__Page excerpt__:
■ ■ ■ ■ ■ ■ ■

RE: [DISCUSS] Moving towards a branch-2 line that can get the 'stable' pointer.

Posted by Pankaj kr <pa...@huawei.com>.
Yeah, HBCK2/ OfflineMetaRepair tools are really required to migrate old version data to HBase-2. We have use cases where we are using these tools to rebuild the meta for further region assignment.
Similar discussion is going on HBASE-21665, after fixing the NPE and rebuilding the meta, master don't assign the regions as we skip the empty regions while loading meta during master startup.

A big +1 from my side on this... 

Regards,
Pankaj

-----Original Message-----
From: 张铎(Duo Zhang) [mailto:palomino219@gmail.com] 
Sent: 18 January 2019 11:55
To: HBase Dev List <de...@hbase.apache.org>
Subject: Re: [DISCUSS] Moving towards a branch-2 line that can get the 'stable' pointer.

So the first priority is to make progress on HBCK2? If we all agree, let's start to work.

Andrew Purtell <ap...@apache.org> 于2019年1月18日周五 下午12:31写道:

> Sorry, let me add... Check all the boxes on that list and I'm +1 for 
> moving the stable pointer (modulo some time to pound on the candidate 
> to really put it through its paces, like two weeks of chaos...)
>
> On Thu, Jan 17, 2019 at 8:28 PM Andrew Purtell <ap...@apache.org>
> wrote:
>
> > I do not believe we should move the stable pointer to any 2.x until 
> > HBCK2 is feature complete. We can discuss what that milestone should look like.
> > At a minimum, I think we need:
> >
> >    - Rebuild meta from region metadata in the filesystem, aka offline
> >    meta rebuild.
> >    - Fix assignment errors (undeployed regions, double assignments (yes,
> >    should not be possible), etc)
> >    - Fix region holes, overlaps, and other errors in the region chain
> >    - Fix failed split and merge transactions that have failed to roll
> >    back due to some bug (related to previous)
> >    - Enumerate store files to determine file level corruption and
> >    sideline corrupt files
> >    - Fix hfile link problems (dangling / broken)
> >
> > This is a list of the real problems I have had to fix in production 
> > at least once (in the past 10 years...).

■ ■ ■ ■ ■ ■ ■

__Exercise tasks__:
1. Do these statements agree with the HBase mailing list thread? (a) Andrew Purtell supports moving the stable pointer to a 2.x release before HBCK2 is feature complete. (b) Pankaj has use cases that use these tools to rebuild the meta for region assignment. (c) Andrew Purtell's list is made up of problems he has had to fix in production. For each, answer yes or no and quote the deciding words of the thread.
2. Can you rewrite the HBase mailing list thread starting at "Similar discussion is" and ending at "during master startup.", renaming "meta" to "catalog"?

__Given data__:
■ ■ ■ ■ ■ ■ ■

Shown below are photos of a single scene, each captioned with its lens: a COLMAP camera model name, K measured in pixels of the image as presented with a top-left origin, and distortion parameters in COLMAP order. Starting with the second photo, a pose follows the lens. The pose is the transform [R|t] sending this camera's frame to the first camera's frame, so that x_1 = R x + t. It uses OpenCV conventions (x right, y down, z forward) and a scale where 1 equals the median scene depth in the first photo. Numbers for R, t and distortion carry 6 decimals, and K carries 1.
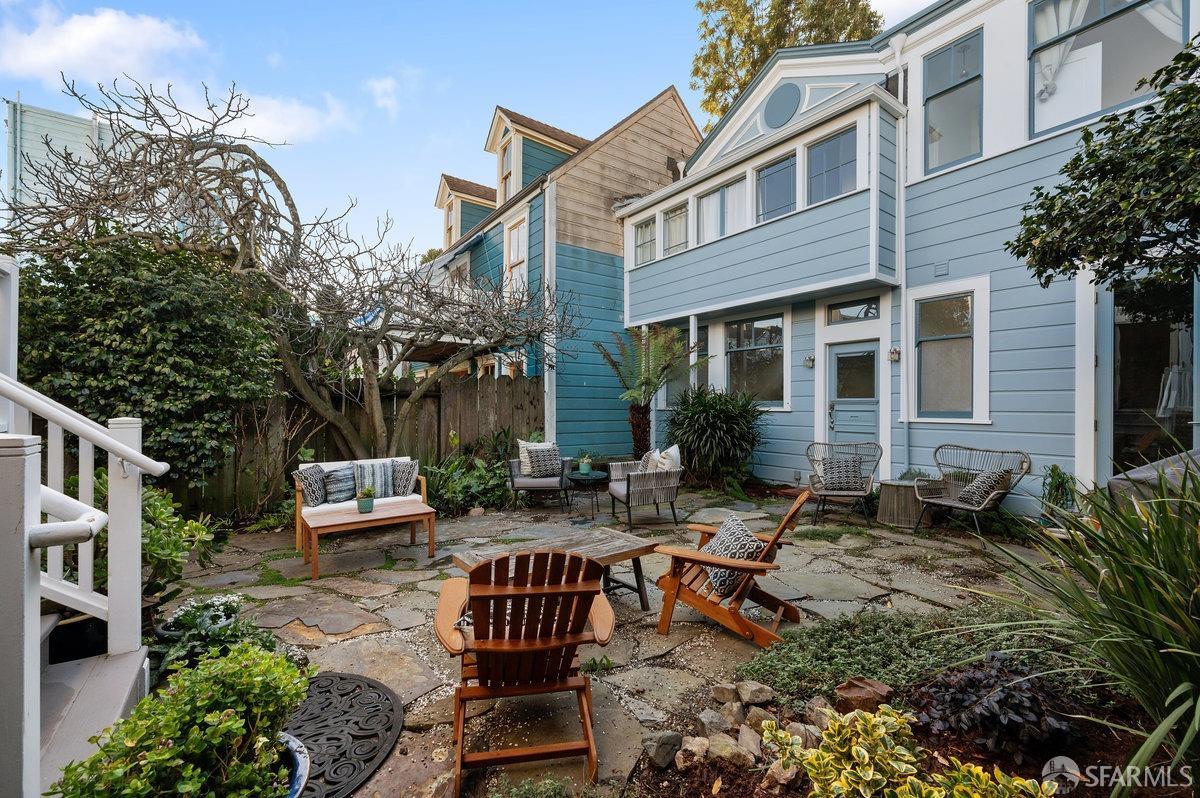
lens RADIAL K [[498.7, 0, 605.0], [0, 498.7, 408.0], [0, 0, 1]] dist [-0.000524, -0.000253]
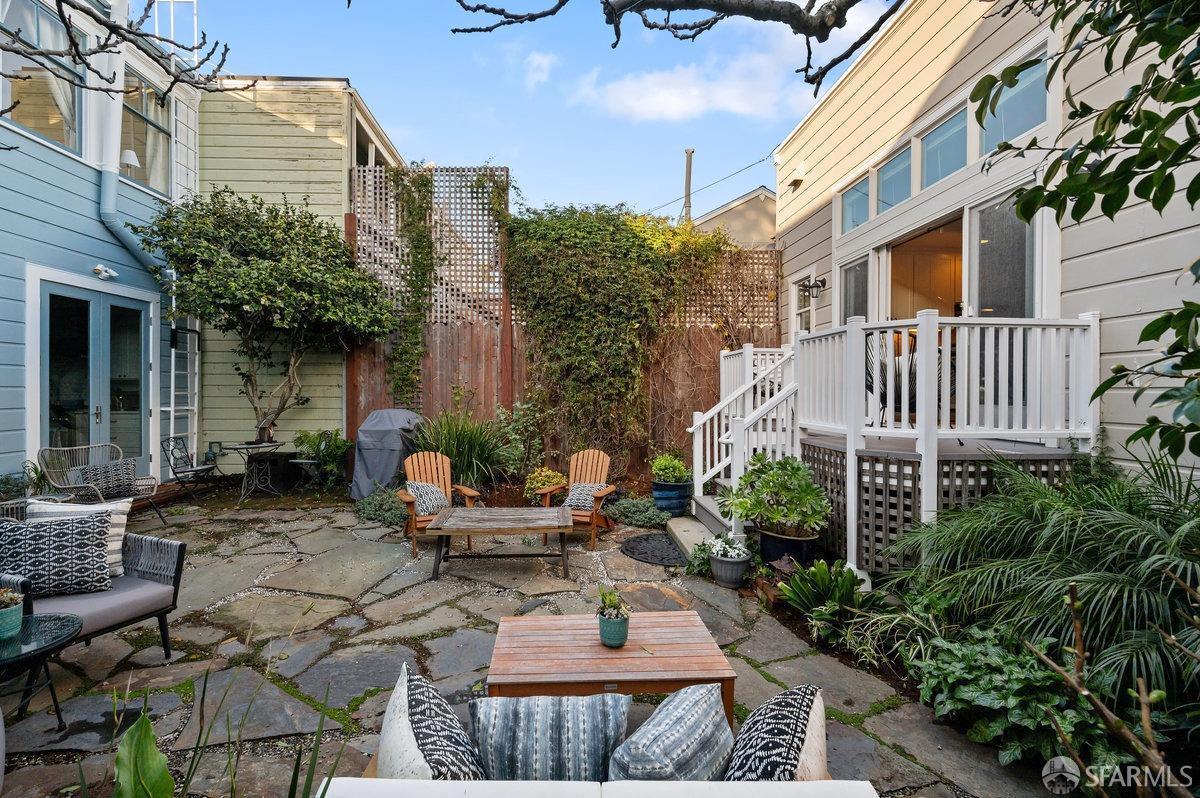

■ ■ ■ ■ ■ ■ ■

__Solved problems__:
1.
(a) No: "I do not believe we should move the stable pointer to any 2.x until"
(b) Yes: "We have use cases where we are using these tools to rebuild the meta for further region assignment."
(c) Yes: "This is a list of the real problems I have had to fix in production"

2.
Similar discussion is going on HBASE-21665, after fixing the NPE and rebuilding the catalog, master don't assign the regions as we skip the empty regions while loading catalog during master startup.